Collection entries
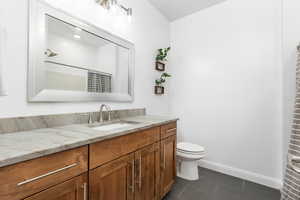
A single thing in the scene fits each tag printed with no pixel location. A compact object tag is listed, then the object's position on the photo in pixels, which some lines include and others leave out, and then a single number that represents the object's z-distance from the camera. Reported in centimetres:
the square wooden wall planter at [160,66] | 251
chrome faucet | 154
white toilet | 201
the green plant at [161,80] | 251
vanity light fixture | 159
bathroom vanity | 63
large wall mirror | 112
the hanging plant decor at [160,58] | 250
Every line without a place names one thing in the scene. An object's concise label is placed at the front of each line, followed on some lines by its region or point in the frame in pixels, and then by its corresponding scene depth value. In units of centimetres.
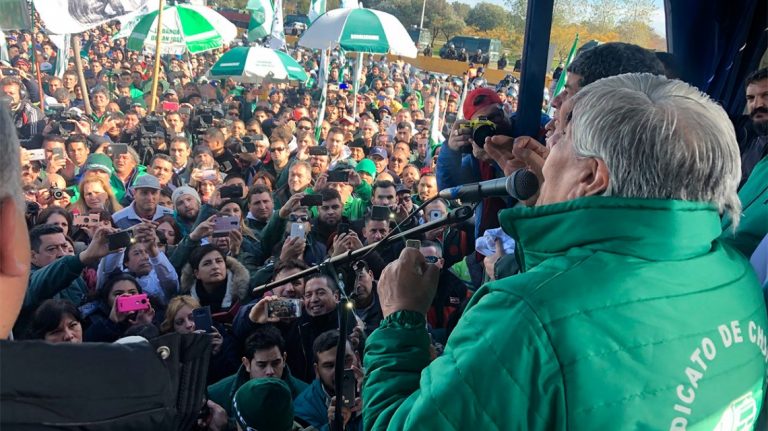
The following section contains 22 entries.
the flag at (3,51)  1049
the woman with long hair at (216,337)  355
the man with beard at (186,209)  532
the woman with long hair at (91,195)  520
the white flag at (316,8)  1274
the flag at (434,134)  781
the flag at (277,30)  1192
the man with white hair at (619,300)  94
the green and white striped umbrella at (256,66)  1030
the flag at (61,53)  1108
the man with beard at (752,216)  143
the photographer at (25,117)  737
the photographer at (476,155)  221
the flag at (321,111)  872
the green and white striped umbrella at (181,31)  1082
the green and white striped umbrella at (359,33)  910
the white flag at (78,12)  757
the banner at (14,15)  789
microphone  139
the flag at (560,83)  497
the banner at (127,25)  1209
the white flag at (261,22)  1448
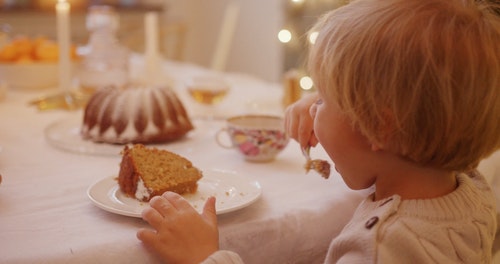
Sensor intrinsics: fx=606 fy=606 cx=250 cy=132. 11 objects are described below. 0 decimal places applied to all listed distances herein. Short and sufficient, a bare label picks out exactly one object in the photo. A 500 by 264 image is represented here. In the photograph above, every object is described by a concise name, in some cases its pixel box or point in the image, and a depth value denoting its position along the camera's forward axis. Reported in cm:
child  76
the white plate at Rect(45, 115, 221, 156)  124
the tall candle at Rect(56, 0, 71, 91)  178
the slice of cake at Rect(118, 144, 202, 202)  93
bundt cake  129
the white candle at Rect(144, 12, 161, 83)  197
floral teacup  118
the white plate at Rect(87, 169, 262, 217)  89
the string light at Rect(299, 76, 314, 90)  176
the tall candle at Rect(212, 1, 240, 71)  195
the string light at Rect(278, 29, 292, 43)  164
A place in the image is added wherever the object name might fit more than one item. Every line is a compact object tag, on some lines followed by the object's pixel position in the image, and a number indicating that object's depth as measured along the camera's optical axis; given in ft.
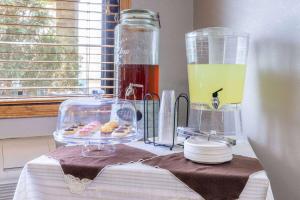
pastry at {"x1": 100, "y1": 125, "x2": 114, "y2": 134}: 3.61
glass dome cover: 3.59
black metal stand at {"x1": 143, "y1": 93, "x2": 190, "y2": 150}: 3.81
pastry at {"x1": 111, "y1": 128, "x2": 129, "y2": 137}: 3.55
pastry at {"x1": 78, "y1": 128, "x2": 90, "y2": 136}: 3.52
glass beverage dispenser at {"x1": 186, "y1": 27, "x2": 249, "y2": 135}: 3.86
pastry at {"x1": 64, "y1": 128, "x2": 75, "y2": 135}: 3.59
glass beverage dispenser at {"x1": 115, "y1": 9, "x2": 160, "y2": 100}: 4.55
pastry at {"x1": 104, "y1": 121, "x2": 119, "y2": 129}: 3.75
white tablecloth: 2.84
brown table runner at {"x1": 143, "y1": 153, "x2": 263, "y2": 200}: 2.80
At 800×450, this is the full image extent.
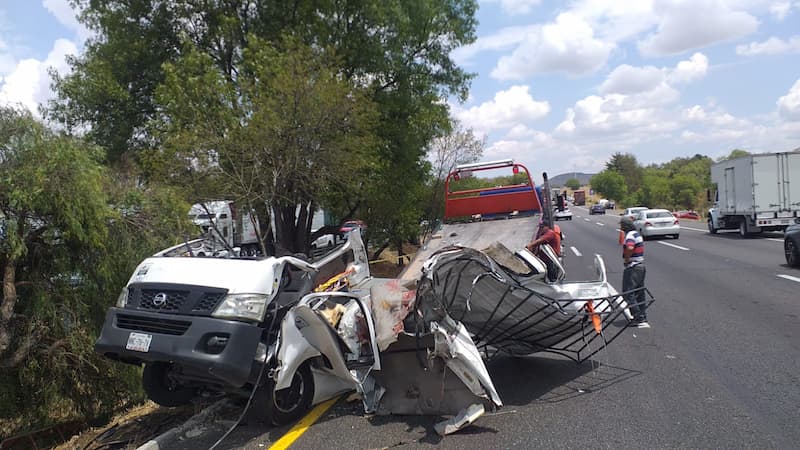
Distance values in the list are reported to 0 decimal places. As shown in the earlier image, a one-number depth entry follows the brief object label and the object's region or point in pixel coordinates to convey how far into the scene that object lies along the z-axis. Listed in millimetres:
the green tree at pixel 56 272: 7406
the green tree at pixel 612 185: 109194
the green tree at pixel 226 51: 15867
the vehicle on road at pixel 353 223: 21514
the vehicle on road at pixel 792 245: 14542
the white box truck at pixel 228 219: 14578
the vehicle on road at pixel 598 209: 74625
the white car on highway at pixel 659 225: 28547
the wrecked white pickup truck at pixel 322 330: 5172
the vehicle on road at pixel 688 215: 53281
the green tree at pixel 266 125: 13062
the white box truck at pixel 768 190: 23922
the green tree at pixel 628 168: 122000
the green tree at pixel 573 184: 181075
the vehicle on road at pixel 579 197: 114188
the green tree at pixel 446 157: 25766
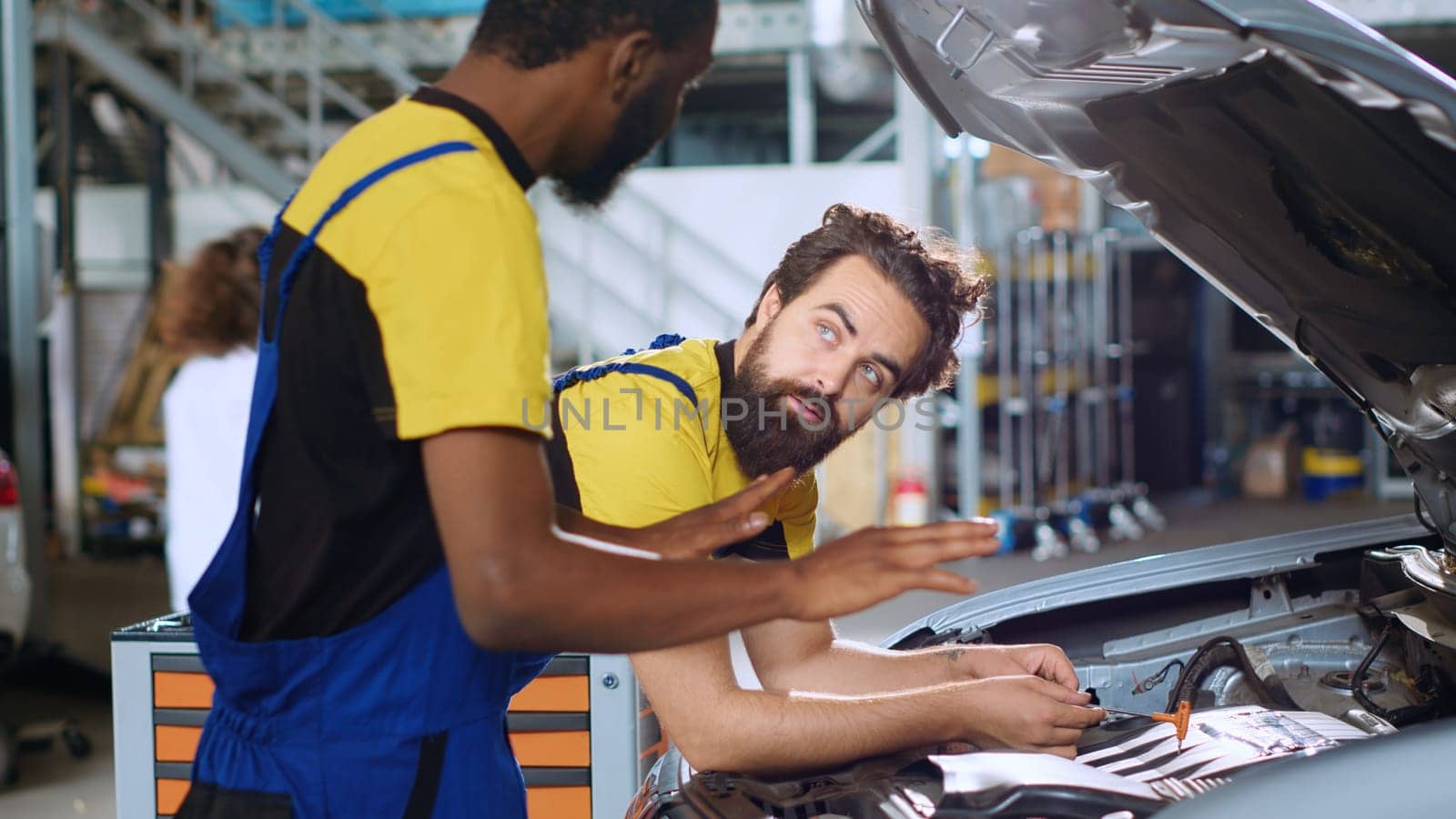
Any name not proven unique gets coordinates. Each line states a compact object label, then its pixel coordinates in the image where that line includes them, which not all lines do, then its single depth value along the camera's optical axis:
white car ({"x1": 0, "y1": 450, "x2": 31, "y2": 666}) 4.05
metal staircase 7.25
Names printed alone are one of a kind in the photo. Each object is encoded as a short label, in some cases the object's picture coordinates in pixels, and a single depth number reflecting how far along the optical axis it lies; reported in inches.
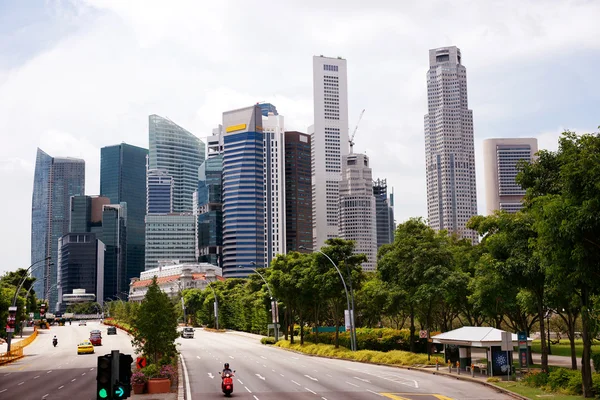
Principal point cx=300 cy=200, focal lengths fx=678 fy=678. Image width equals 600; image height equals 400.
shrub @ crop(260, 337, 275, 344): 3448.3
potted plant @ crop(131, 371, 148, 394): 1342.3
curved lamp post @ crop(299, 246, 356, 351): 2338.5
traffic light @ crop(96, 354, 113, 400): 529.0
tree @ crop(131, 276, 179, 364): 1560.0
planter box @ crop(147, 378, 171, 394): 1352.1
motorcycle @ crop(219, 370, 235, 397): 1327.5
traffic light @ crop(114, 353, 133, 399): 537.3
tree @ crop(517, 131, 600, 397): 1015.6
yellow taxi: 2858.3
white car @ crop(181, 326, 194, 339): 4006.2
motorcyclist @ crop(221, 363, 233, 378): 1352.1
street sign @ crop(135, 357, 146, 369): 1175.2
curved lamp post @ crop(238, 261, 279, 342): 3248.0
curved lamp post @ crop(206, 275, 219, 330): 4746.1
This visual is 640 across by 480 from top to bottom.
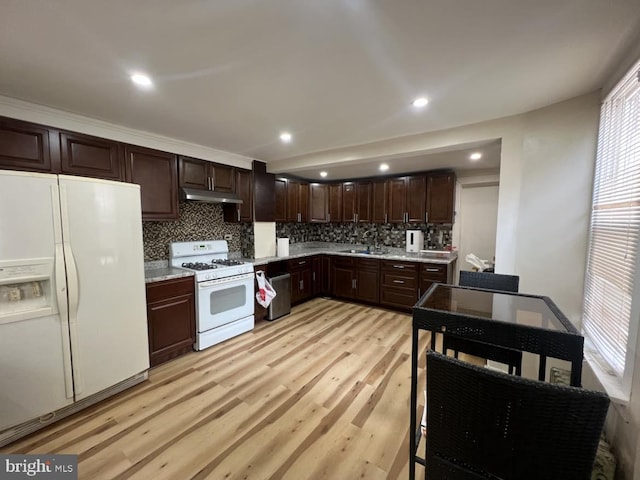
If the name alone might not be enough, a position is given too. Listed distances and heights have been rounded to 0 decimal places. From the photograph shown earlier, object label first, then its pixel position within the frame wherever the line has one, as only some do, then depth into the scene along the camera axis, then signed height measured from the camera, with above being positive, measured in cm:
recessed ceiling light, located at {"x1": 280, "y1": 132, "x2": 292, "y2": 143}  272 +97
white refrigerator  161 -48
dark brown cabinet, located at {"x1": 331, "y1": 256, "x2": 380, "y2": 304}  423 -90
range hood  292 +35
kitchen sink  456 -47
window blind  126 -3
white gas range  281 -78
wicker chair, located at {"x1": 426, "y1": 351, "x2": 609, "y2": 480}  68 -57
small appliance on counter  431 -23
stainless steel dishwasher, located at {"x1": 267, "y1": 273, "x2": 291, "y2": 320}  365 -106
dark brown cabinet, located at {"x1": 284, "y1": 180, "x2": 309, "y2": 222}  450 +44
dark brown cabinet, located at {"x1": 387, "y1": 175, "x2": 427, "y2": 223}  413 +46
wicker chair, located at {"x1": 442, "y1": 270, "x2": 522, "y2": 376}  155 -75
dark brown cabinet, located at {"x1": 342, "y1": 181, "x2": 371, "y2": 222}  465 +46
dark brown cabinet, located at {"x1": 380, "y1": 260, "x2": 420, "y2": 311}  388 -90
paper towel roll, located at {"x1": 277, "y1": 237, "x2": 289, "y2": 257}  408 -35
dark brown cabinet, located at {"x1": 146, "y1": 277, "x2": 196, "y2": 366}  246 -95
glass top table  98 -41
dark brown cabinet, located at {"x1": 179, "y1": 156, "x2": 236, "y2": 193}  301 +62
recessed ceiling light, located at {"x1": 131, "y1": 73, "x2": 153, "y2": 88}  161 +93
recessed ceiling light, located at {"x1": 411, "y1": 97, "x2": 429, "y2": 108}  192 +96
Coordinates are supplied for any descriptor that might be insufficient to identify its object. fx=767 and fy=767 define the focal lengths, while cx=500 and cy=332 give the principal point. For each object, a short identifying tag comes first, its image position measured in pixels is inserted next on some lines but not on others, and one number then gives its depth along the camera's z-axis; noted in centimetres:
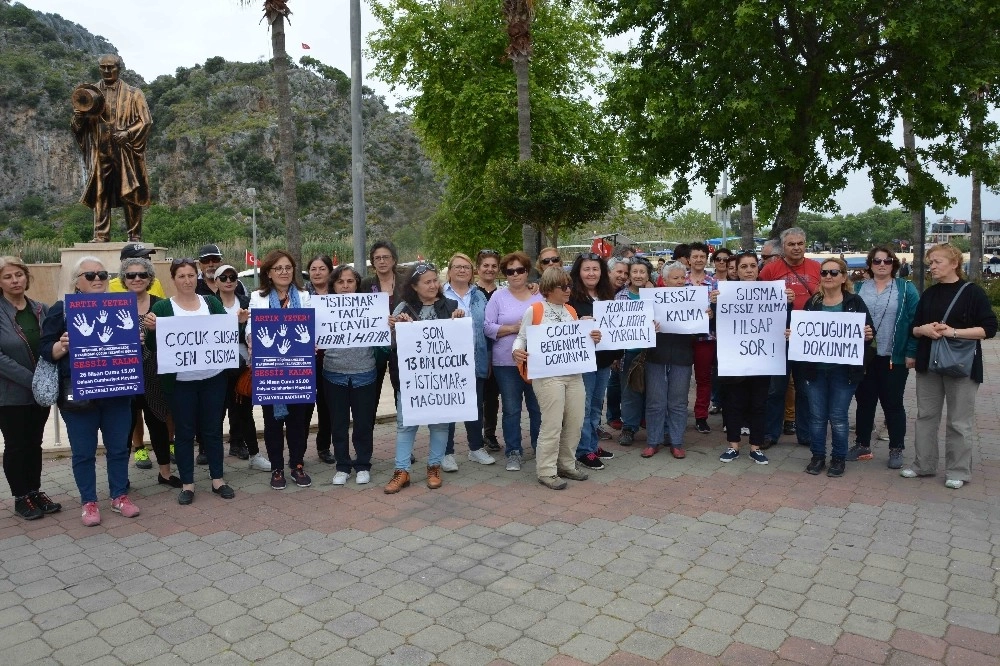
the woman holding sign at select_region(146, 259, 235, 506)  613
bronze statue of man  1288
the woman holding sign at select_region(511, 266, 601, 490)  644
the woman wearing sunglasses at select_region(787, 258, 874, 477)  673
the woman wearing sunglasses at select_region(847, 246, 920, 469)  669
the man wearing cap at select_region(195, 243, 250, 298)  702
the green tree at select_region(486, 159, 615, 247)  1574
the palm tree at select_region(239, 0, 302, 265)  1429
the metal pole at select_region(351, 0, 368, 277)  1341
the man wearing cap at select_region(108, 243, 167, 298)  648
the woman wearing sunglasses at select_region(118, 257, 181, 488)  618
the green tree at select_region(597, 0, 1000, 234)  1180
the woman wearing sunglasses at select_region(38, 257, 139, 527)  560
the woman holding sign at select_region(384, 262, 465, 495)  652
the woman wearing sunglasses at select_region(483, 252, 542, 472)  682
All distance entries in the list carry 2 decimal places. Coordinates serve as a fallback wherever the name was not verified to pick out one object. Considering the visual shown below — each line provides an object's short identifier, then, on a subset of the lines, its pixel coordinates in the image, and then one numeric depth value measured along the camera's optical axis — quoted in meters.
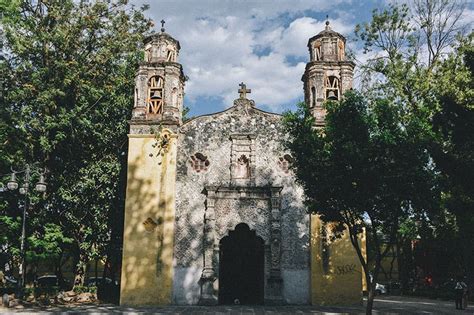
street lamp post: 16.16
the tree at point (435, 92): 14.48
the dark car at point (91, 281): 26.36
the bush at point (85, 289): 21.52
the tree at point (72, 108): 20.67
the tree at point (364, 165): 14.02
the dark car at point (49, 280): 26.31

## Description of the task:
In the entries above, find the line with "the vehicle on road at pixel 688 215: 53281" and the line with "curved lamp post @ crop(206, 275, 219, 330): 4746.1". Write out exactly those two lines and every line between them, pictures excluded.

## Solution for this task:
the vehicle on road at pixel 688 215: 53281
the green tree at pixel 266 125: 13062
the white box truck at pixel 768 190: 23922
the green tree at pixel 628 168: 122000
the green tree at pixel 573 184: 181075
the vehicle on road at pixel 579 197: 114188
the green tree at pixel 446 157: 25766
Any name not proven unique gets coordinates. Each line states a compact object label, then its pixel coordinates in the image where that line includes them, which not all lines do, then its single depth value along the camera's optical axis:
white car ({"x1": 0, "y1": 450, "x2": 31, "y2": 666}) 4.05
metal staircase 7.25
Names printed alone are one of a kind in the photo. Each object is encoded as a short label, in some cases the object's picture coordinates in pixels, and a single depth number reflecting how far along the optical axis it lies; reported in inches.
Principal point cx=300 cy=200, focal lengths fx=678 fy=678. Image width equals 600; image height equals 400.
shrub @ crop(260, 337, 275, 344): 3448.3
potted plant @ crop(131, 371, 148, 394): 1342.3
curved lamp post @ crop(299, 246, 356, 351): 2338.5
traffic light @ crop(96, 354, 113, 400): 529.0
tree @ crop(131, 276, 179, 364): 1560.0
planter box @ crop(147, 378, 171, 394): 1352.1
motorcycle @ crop(219, 370, 235, 397): 1327.5
traffic light @ crop(114, 353, 133, 399): 537.3
tree @ crop(517, 131, 600, 397): 1015.6
yellow taxi: 2858.3
white car @ crop(181, 326, 194, 339): 4006.2
motorcyclist @ crop(221, 363, 233, 378): 1352.1
street sign @ crop(135, 357, 146, 369): 1175.2
curved lamp post @ crop(238, 261, 279, 342): 3248.0
curved lamp post @ crop(206, 275, 219, 330): 4746.1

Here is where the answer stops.